*** Passage provided Section Begins ***
Incentive systems

Published Date
In the old days at a tire manufacturing site of a company that shall remain nameless, workers on the production line had a row of lights over their workstation.
Each light could be green or red, showing whether that aspect of their production process was working with full efficiency or not.
The workers took pride in getting all the lights green before the end of their shift, so that they could climb up onto the railings, where they were visible to everyone else, and have a relaxed smoke as a demonstration that they had got everything running perfectly.
It was their de facto incentive system.
The downside was that it left every aspect of their production process untended. The result?
Shortly after the next shift took over, every aspect of the process went down at the same time.
The new shift then wrestled with malfunctioning production for several hours, until they too could get all the lights green in the last few minutes of their shift—and climb up to have their smoke.
🎯The Lesson
The point is:
People will structure their behavior in response to the incentives available.
You need to be very clear in your own mind about:
- What behavior you want to encourage
- What the peripheral impact will be
🎯 In Our Income|Outcome Business Simulations:
We demonstrate fundamental financial truths about business decision-making.
- If you measure (and reward) an operation on Sales, it will increase market share—often by lowering prices and losing money.
- If you switch to rewarding Profit, the operation will make money, which is strictly Income Statement thinking. It often does this by:
- Buying efficient machines (lower unit cost)
- Bulk-purchasing inventories (lower unit cost)
- Extending customer payment terms (higher prices)
*** Passage provided Section Ends ***
*** Exercise data Section Begins ***
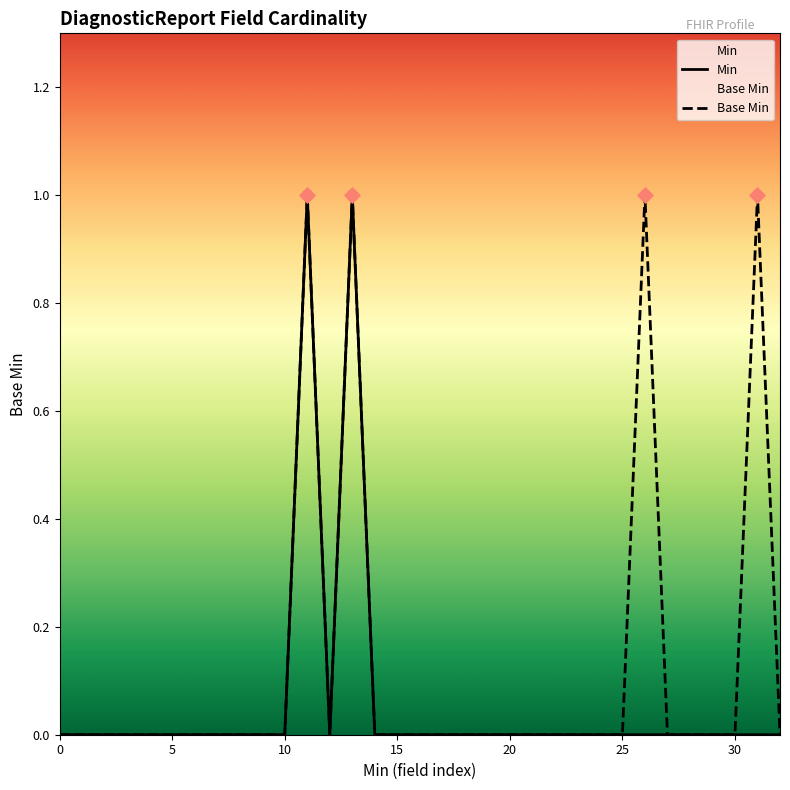

Which series has the largest total across all categories?

Base Min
*** Exercise data Section Ends ***
**What to do:**
a – Decide whether each statement agrees with the passage on incentive systems. Answer yes or no, and quote the words from the passage that settle it.
(i) Workers on the production line had a row of lights over their workstation.
(ii) Each light could show green, yellow, or red.
(iii) Rewarding an operation on Sales often increases market share by raising prices.
b – According to the passage on incentive systems, what happened shortly after the next shift took over?
The listing has no connection to the passage on incentive systems.

**Written responses:**
a –
(i) Yes: "workers on the production line had a row of lights over their workstation."
(ii) No: "Each light could be green or red."
(iii) No: "it will increase market share—often by lowering prices and losing money."

b – Every aspect of the process went down at the same time.